Houseflies can walk upside down, this is due to each foot containing two fat foot pads (pulvilli) which contain tiny hairs that produce a glue-like substance made of sugars and oils which provide them with excellent grip.
Flies can see behind them as they have compound eyes – these intricate eyes provide them with nearly a 360 degree field of vision, which enables them to see behind themselves. heir eyes do not move, but as they can see in all directions they can navigate whilst also being on the lookout for danger.

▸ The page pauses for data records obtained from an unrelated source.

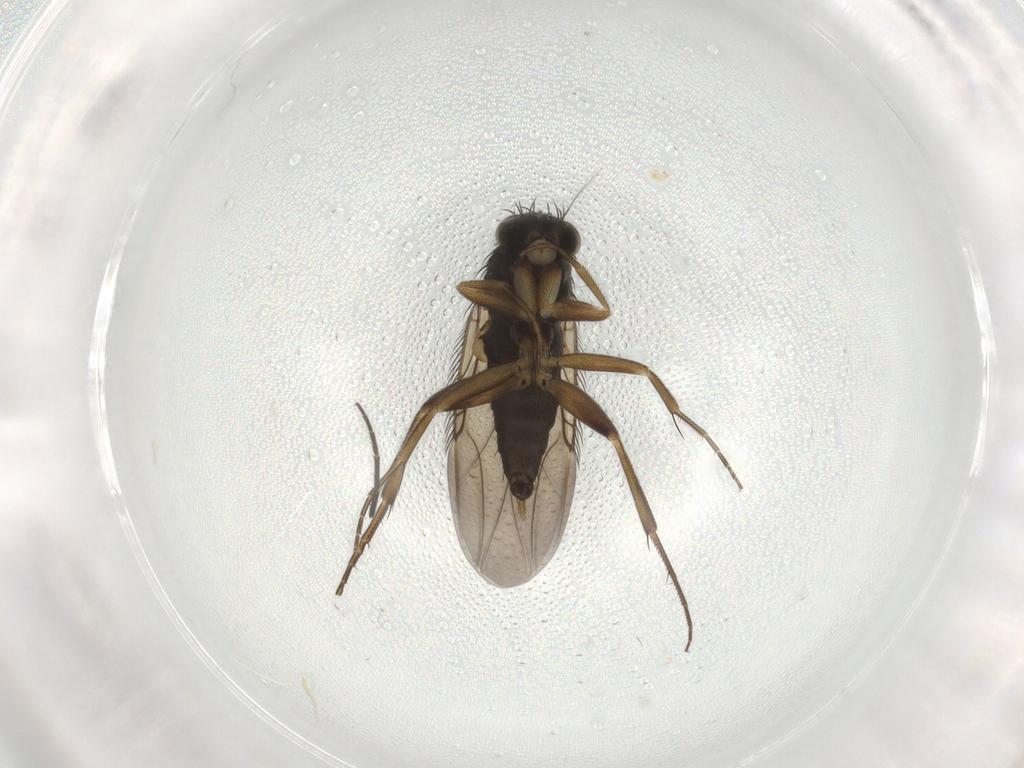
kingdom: Animalia
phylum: Arthropoda
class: Insecta
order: Diptera
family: Phoridae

The housefly doesn’t live very long – on average it has a life cycle of around 30 days. However, having said that though, during their short life they manage to pack a lot in. They can lay up to 500 eggs which are usually in batches of around 75 to 150. So, although they don’t live long an infestation can quickly arise through new generations.
Houseflies have amazing reaction times – our brains process around 60 images a second, whereas a fly can process around 250 in a single second. It is no wonder that they can avoid us when armed with a can of spray, is it?
Yep, flies have unhygienic breeding habits which are rather disgusting really. They lay their eggs on items such as faeces, rotting carcasses and decaying fruit. This will provide the larvae (aka maggots) with something to snack on when they hatch.
The male housefly is an amorous little critter. Studies show (I’m not exactly sure how) that there’s a specific region within the eyes of a male fly called the ‘love spot’. It is pretty much used for detecting and chasing female flies. This ‘spot’ is located within the dorso-frontal region of their eyes. This is typically used to detect small target motion, however, males also use it to stay locked onto potential mates during aerial pursuit.